Guillaume. Tout beau, Bon-homme! tu es cause de ma misère; ne te mocque de moy, car on s'amuse à tes lettres, qui, comme follies, courent les rues de Paris, et moy on me laisse passer sans me dire, comme on souloit: «Monsieur Guillaume, qu'avez-vous de nouveau?» Ainsi parloient à moy nos bons seigneurs de la cour, devant ces querelles d'Allemand.
Bon-homme. Ne te fasche non plus que moy: nous serons doresnavant aussi contens l'un que l'autre. Je croy que tu n'es non plus envieux de ma condition que je suis de la tienne. Voylà la paix, par la grace de Dieu, remise en la France[175]: tu seras comme devant aussi bien receu en ton estat de caymandier que devant; on prendra doresnavant plaisir à lire tes rapsoderies, de quoy tu retireras argent; et moy, paisible en ma maison rustique, sans crainte de gens d'armes ny de soldats pilleurs et poullaillers, revisiteray mon petit clos et mes vingt cinq arpens de terre que j'ay herité de mon grand père. La fortune et la chance sont retournez et pour toy et pour moy, selon tes desirs et les miens.
Guillaume. Desjà voudrois avoir veu cela, car il me desplaist assez d'ouyr parler de la guerre, source de toute misère, et particulièrement de la mienne.
Bon-homme. Je t'apprend pour certain que cela est. Je ne le sçay que par un de mes enfants que j'envoyay hier à Paris solliciter un mien procez. Pour toy, qui hante et entre partout malgré que l'on en aye, qui hume le vent de toutes les rues de Paris, tu en peux plus que moy savoir des nouvelles.
Guillaume. On le dit ainsi.
Bon-homme. Voyla donc qui va bien; nous deux en aurons du proffit.

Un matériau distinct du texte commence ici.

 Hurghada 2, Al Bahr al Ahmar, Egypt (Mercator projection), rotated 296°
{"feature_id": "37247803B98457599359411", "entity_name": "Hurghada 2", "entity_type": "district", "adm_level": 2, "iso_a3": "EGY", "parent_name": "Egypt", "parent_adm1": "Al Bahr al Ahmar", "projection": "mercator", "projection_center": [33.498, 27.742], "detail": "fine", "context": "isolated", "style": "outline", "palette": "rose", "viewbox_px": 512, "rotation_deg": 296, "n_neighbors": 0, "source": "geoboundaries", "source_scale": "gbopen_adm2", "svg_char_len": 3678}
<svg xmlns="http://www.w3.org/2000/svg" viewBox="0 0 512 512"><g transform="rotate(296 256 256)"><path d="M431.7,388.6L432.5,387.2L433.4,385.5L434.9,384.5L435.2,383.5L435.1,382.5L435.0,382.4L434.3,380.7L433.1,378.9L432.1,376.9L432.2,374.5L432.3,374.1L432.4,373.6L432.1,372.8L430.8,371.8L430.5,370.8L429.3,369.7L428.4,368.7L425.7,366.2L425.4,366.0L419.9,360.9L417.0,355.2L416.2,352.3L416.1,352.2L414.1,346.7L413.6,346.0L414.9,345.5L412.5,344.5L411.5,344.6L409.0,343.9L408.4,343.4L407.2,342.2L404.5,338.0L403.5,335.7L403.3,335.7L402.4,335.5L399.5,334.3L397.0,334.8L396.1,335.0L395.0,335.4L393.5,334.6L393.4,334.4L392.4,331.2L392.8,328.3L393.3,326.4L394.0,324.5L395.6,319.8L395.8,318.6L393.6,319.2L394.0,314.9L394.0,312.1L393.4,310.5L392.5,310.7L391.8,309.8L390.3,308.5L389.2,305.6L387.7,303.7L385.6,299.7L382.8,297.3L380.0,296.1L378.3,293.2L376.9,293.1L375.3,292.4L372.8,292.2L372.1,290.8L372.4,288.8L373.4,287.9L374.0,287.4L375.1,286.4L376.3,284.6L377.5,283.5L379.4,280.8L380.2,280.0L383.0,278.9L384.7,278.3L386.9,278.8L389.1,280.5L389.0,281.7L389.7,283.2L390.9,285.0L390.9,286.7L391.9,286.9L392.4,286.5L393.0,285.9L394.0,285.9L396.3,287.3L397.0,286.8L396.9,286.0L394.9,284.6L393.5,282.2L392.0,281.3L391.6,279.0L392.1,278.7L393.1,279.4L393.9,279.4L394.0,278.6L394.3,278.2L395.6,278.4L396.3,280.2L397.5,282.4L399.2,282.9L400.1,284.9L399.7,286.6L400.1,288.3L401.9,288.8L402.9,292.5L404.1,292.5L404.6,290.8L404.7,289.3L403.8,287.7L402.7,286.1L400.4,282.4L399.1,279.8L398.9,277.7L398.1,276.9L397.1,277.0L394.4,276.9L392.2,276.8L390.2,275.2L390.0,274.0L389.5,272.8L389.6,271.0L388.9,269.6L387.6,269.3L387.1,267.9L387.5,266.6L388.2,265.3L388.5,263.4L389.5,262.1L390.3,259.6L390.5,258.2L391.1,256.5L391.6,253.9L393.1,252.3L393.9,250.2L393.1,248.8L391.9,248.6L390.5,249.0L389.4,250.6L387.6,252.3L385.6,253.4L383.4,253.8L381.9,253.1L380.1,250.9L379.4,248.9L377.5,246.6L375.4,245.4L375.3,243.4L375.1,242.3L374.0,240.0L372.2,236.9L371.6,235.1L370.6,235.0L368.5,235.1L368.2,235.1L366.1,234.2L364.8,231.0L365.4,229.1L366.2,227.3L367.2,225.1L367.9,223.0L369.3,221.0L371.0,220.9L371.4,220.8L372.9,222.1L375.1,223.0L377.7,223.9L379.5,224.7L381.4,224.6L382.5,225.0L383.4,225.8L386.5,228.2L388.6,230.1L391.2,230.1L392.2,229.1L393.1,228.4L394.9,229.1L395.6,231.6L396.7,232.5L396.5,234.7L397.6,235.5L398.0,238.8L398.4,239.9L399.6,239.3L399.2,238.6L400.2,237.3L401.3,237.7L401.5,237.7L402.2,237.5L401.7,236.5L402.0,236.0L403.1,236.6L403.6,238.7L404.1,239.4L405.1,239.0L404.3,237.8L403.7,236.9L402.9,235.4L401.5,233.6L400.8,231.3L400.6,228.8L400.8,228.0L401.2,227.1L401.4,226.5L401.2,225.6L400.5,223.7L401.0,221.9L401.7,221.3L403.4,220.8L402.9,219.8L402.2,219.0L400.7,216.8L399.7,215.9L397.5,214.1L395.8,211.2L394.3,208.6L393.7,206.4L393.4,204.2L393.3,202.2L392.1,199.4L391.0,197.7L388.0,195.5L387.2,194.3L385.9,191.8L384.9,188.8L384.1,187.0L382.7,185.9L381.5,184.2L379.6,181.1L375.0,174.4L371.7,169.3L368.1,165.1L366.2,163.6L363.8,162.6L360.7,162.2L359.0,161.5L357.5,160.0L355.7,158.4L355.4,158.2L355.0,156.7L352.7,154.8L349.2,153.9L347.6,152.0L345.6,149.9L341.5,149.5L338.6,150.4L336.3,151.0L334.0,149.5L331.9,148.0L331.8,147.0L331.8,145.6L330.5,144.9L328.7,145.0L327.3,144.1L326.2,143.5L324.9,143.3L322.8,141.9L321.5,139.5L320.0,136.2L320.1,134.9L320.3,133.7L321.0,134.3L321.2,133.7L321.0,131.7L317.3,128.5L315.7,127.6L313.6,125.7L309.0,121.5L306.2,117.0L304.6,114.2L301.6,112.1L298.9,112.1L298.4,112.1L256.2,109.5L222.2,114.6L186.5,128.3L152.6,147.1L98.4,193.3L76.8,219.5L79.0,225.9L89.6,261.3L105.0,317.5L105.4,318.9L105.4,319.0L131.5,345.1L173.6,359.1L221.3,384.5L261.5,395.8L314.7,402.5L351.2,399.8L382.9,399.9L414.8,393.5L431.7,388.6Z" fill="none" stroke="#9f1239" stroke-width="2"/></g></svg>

Guillaume. Je ne scay quel proffit. La guerre, qui avoit fait faire tant de dépenses, aura tellement rendu les bourses flasques et légères qu'on n'aura plus envie de me donner.

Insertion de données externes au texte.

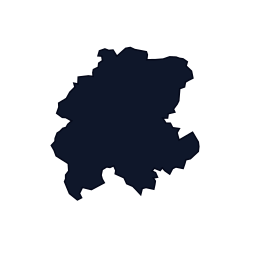 outline of Camargo, Rio Grande do Sul, Brazil, rotated 122°
{"feature_id": "56859067B59406769241817", "entity_name": "Camargo", "entity_type": "district", "adm_level": 2, "iso_a3": "BRA", "parent_name": "Brazil", "parent_adm1": "Rio Grande do Sul", "projection": "albers", "projection_center": [-52.218, -28.61], "detail": "fine", "context": "isolated", "style": "filled", "palette": "ink", "viewbox_px": 256, "rotation_deg": 122, "n_neighbors": 0, "source": "geoboundaries", "source_scale": "gbopen_adm2", "svg_char_len": 1532}
<svg xmlns="http://www.w3.org/2000/svg" viewBox="0 0 256 256"><g transform="rotate(122 128 128)"><path d="M189.7,174.2L189.8,159.8L195.8,155.5L200.9,156.0L204.2,153.9L207.1,153.4L211.0,148.0L214.6,142.9L215.8,132.8L211.7,130.4L209.2,134.5L202.5,135.2L199.6,126.4L187.0,119.1L185.0,122.8L182.3,125.8L177.0,127.8L172.3,125.5L171.0,122.4L167.6,120.1L170.5,115.8L173.6,114.6L172.3,105.0L175.9,99.6L174.9,93.0L176.0,88.5L177.8,81.9L171.8,83.9L168.9,81.2L166.2,73.7L161.7,75.3L158.5,76.7L157.0,80.1L154.1,76.9L151.3,81.0L151.8,84.9L148.1,84.4L147.0,78.2L143.6,77.8L144.7,74.0L145.0,68.2L138.9,68.7L135.7,66.8L133.1,59.8L128.0,61.0L124.3,62.1L121.0,58.8L110.6,56.0L106.2,58.1L102.6,61.0L97.4,71.0L111.2,78.3L106.0,83.9L101.3,84.1L104.1,90.3L101.5,94.6L103.8,98.3L101.2,103.8L98.6,99.7L94.6,101.5L89.7,96.7L87.9,99.5L81.7,99.0L78.0,99.4L67.2,105.0L63.2,101.8L58.7,103.6L55.4,101.9L51.3,99.4L46.1,104.3L44.6,111.6L40.4,112.8L40.2,118.0L41.6,121.2L42.4,124.8L45.6,130.4L50.9,134.7L55.7,141.2L60.2,148.3L55.6,150.4L53.6,152.8L57.9,163.9L58.5,168.7L61.7,172.2L73.0,175.5L69.8,182.0L72.4,185.4L73.2,189.5L77.7,193.1L82.7,191.7L80.9,188.3L84.4,185.3L88.5,187.2L92.2,185.4L96.7,188.3L99.6,187.2L102.7,184.9L104.8,189.2L111.2,197.2L117.2,193.8L118.7,197.7L121.4,194.7L128.4,196.3L135.6,195.9L143.6,200.0L146.9,197.7L153.3,196.3L153.8,189.4L152.1,186.3L151.8,179.5L156.8,181.0L160.3,180.8L162.8,183.1L166.9,184.0L169.8,185.4L175.4,184.3L178.1,182.8L183.4,183.8L186.1,178.8L189.7,174.2Z" fill="#0f172a" stroke="#020617" stroke-width="1.5"/></g></svg>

Bon-homme. O! que le proffit de la paix est grand! En ceste resjouissance publique, on ne demandera plus qu'à rire, et à ouyr des comptes de plaisir comme les tiens, d'où retireras du lucre.

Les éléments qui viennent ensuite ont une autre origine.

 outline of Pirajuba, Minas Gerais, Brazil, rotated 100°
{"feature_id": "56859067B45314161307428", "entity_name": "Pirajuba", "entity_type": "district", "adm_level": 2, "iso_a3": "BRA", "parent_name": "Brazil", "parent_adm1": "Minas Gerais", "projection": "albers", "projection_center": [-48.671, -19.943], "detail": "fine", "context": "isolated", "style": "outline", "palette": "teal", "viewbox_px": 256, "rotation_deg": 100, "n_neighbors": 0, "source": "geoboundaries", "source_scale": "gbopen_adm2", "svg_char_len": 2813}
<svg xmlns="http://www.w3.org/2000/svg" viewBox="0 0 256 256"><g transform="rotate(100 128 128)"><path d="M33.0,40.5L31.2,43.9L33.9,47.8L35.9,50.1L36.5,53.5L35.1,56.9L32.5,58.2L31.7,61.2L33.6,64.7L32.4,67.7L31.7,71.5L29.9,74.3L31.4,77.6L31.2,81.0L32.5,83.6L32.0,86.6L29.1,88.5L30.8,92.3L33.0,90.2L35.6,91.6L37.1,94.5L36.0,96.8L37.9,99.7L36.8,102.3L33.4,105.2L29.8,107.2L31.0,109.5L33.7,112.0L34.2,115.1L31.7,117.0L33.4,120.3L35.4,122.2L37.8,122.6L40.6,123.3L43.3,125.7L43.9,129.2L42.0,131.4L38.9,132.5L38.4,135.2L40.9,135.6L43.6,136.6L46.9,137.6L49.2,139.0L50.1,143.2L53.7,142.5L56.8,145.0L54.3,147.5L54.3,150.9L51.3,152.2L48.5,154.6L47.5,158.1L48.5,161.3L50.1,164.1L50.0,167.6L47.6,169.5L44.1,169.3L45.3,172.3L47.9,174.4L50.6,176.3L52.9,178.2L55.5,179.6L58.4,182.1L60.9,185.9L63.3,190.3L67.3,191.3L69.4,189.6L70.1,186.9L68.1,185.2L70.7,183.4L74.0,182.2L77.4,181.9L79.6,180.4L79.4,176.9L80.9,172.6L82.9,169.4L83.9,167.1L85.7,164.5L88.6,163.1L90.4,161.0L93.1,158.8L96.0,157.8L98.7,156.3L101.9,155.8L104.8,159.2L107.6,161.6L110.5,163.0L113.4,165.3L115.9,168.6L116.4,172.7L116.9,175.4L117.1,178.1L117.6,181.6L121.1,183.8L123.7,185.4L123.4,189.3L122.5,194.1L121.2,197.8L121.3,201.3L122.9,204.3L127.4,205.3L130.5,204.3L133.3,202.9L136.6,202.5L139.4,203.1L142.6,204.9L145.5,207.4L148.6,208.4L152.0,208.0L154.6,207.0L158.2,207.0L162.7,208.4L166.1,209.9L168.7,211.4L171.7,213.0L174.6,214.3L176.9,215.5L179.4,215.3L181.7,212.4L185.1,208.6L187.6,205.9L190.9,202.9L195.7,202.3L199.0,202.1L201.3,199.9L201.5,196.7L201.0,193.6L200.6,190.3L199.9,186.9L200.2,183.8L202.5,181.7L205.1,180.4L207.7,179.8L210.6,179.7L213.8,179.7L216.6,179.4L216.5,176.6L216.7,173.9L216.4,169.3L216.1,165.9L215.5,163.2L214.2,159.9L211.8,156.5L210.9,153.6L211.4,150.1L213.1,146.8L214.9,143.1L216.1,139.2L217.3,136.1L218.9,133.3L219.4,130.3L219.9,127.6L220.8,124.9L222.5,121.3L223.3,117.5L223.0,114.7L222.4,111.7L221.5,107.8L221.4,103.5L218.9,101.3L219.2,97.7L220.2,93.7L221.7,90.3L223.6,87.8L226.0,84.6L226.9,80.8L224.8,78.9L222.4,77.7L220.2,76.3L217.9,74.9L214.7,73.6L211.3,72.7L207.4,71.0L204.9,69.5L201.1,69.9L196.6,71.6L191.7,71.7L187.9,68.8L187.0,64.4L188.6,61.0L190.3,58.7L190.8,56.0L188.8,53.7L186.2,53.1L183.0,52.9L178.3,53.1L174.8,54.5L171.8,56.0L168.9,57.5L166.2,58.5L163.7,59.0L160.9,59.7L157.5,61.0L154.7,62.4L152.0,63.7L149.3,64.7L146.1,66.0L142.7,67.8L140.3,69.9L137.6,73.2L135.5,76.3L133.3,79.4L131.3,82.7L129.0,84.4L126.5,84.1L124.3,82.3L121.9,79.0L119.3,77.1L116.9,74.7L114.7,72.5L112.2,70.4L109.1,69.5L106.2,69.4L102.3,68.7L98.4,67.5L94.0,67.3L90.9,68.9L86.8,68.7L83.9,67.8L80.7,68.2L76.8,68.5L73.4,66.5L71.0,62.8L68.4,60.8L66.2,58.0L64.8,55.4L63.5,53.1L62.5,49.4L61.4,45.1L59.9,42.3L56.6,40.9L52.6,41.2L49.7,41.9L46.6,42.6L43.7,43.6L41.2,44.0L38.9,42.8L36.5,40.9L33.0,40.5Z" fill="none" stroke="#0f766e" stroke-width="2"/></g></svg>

Guillaume. Pour vous cela est bon, car les soldats et gouvards[176] seront par ce moyen cassez et congediez, et partant contraints par les prevosts des villes d'abandonner vos maisons.
Bon-homme. Helas! que c'est une douce consolation pour nous! Car je t'asseure, Guillaume, mon bon amy, qu'ils nous ont fait mille ruines. Les marchands de la halle se pleignent de nous de quoy nous leur encherissons les œufs; mais les bonnes gens n'en sçavent pas la cause: tous nos sacs sont vuidez, et nos pauvres poulles, helas! ont esté mangées, sans en compter les plumes; c'est de quoy se plaignent aussi bien que moy les autres paysans d'auprès Pontoise, Poissy et Mante.